Occasionally, I link to some excellent resources wherein it helps to draw a meaning to your daily reading. I perfected a system to get me the most useful links. Therefore, I like to share them as well.
Here’s something interesting:
In our daily lives, the most dangerous result of our tendency to constantly self-generate thoughts is when we drive. If we’re not 100% focused on the road and on what is happening around us, we can make wrong decisions – or even worse, not make a decision at all when we have to – which can lead to bad consequences. And while thinking about what you want to eat while you steer the wheel might not be so bad, we have a tendency to completely detach ourselves from the current realm and go to another, imaginary place.
The only way to reduce mind wandering is to get off the social networks. I think there’s a huge “FOMO” (fear of missing out) built in with the way the information flows. The external triggers don’t compel us to act on them.
Remove distractions: The easiest way to reduce the amount of not-related thoughts is by removing distractions from your work environment. This is something pretty obvious but people are often neglecting it. When your phone is not in front of you, when you receive new messages, you will obviously not check it because you will not see it.
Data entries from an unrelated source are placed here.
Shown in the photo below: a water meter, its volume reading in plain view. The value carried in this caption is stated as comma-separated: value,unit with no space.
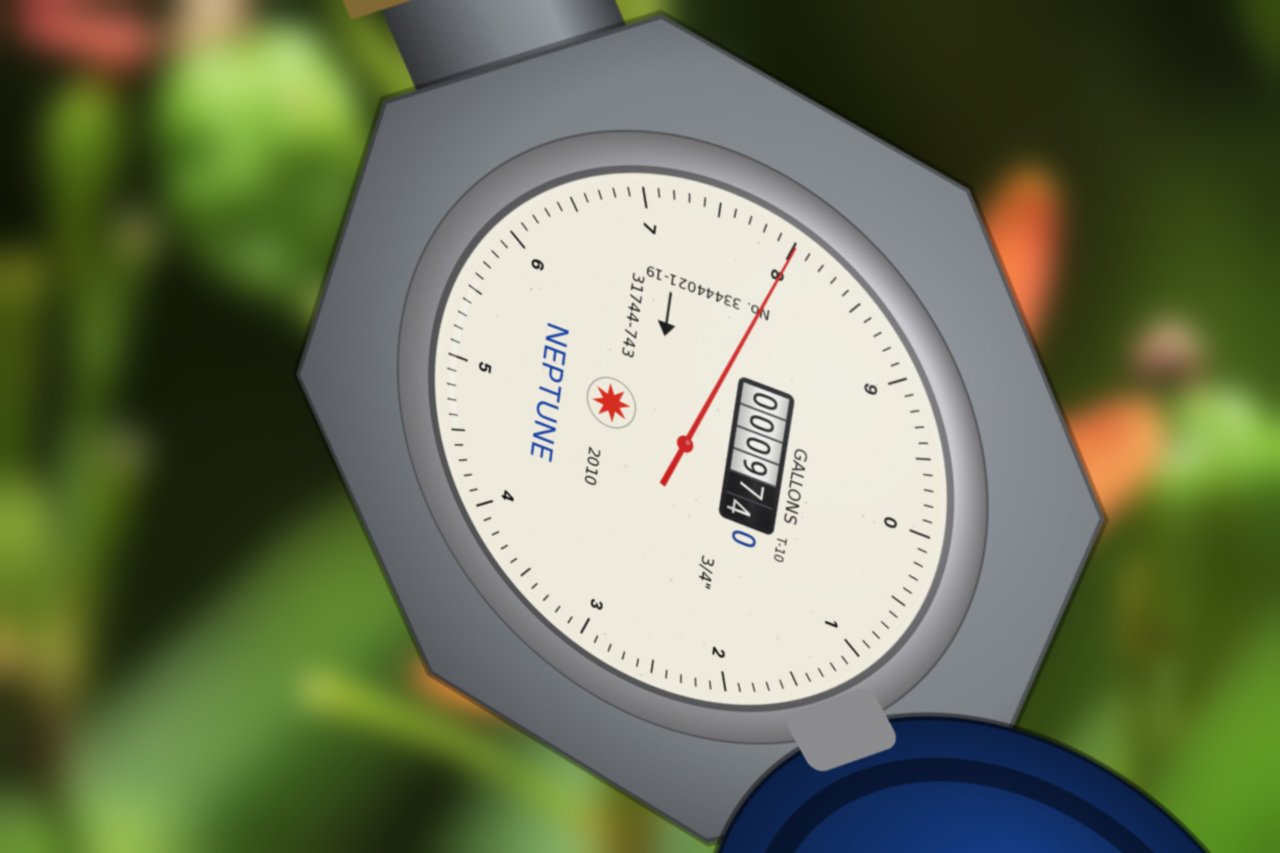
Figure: 9738.0,gal
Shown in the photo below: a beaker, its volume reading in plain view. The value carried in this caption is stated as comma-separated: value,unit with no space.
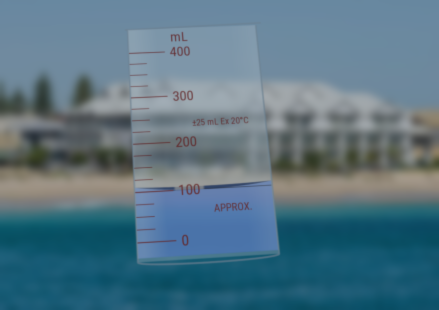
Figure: 100,mL
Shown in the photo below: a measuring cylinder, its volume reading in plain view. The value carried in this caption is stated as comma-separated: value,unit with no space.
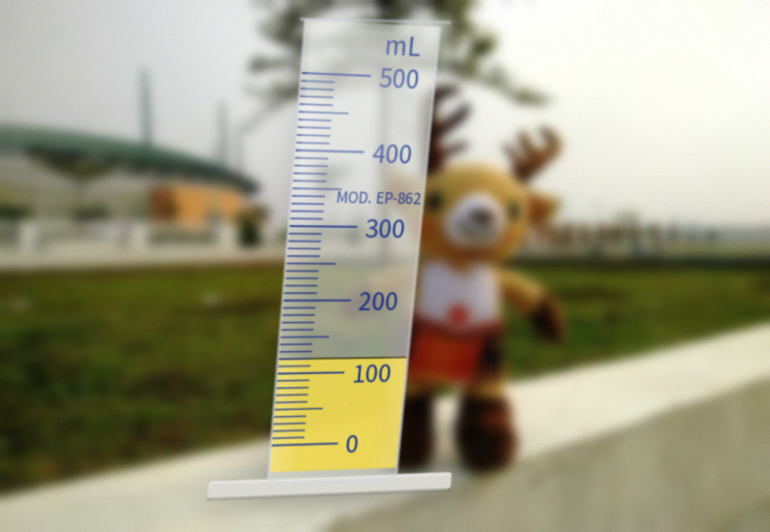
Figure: 120,mL
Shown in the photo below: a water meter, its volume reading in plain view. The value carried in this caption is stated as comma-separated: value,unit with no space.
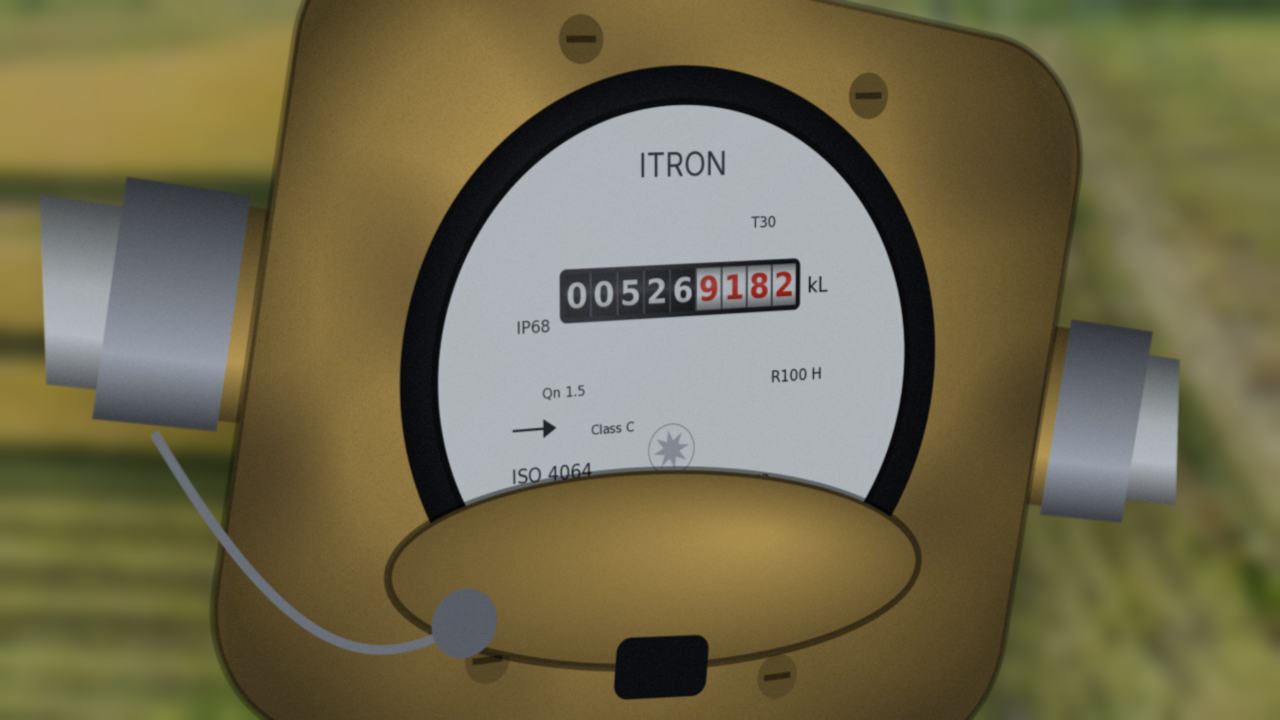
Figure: 526.9182,kL
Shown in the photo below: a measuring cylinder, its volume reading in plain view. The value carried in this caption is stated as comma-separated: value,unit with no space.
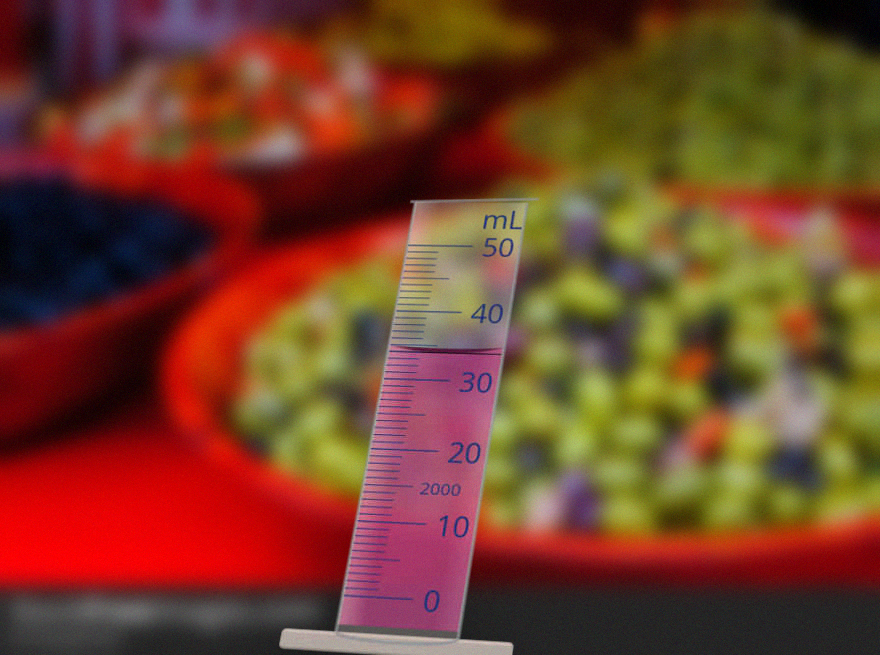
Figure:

There are many books on the subject that you can further check: Make Time and Digital Minimalism are my top recommendations.
Therefore, make your available for the moment and not bother about what’s happening in the “world”. That’s the key to the fulfillment and creative ideas.
One thought on “Mind wandering”
I deleted my twitter account eight months back. Figured I haven’t missed out on much. News still makes its way, so does trivia. It has helped improve reading quality and attention to detail. Easier now to make myself available for the moment, as you said.